In my project, I'm combining App Engine and Container Engine services that need to communicate with each other.
The Container Engine service needs to make an authenticated request to my App Engine service. As I've used Application Default Credentials to talk to Google APIs previously, I was thinking I could also use them for my own service.
In App Engine yaml, I've defined the handler with the login restriction like this:
handlers:
- url: /.*
script: _go_app
login: admin
Simplified code to match what is used for making a request:
client, _ := google.DefaultClient(ctx, "https://www.googleapis.com/auth/cloud-platform")
req, _ := http.NewRequest("GET", URL, nil)
client.Do(req)
In IAM permissions, I've granted App Engine Admin permissions to the service account.
However, the result is a 302 which redirects to the Google login page.
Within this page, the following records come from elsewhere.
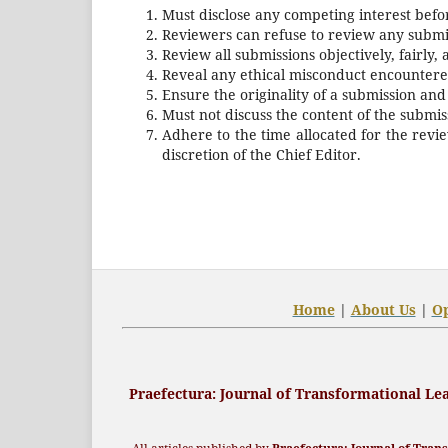
Must disclose any competing interest befo
Reviewers can refuse to review any submis
Review all submissions objectively, fairly, 
Reveal any ethical misconduct encountered
Ensure the originality of a submission and
Must not discuss the content of the submi
Adhere to the time allocated for the revi
discretion of the Chief Editor.
Home
|
About Us
|
O
Praefectura
: Journal of Transformational L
Does this mean that this setup is not possible or that it's a configuration mistake?
By supplying login: admin
in your app.yaml configuration file, you are telling App Engine to 302 redirect all requests to your '/.*' handler to a log in form. This form will then ask the requester for credentials, and will check the provided credentials again your set IAM Administrators to ensure they are a member of your project.
Since this is Server-to-Server communication using the Application Default Credentials, and not Client-to-Server, you can remove the login: admin
client auth step in your app.yaml for this handler.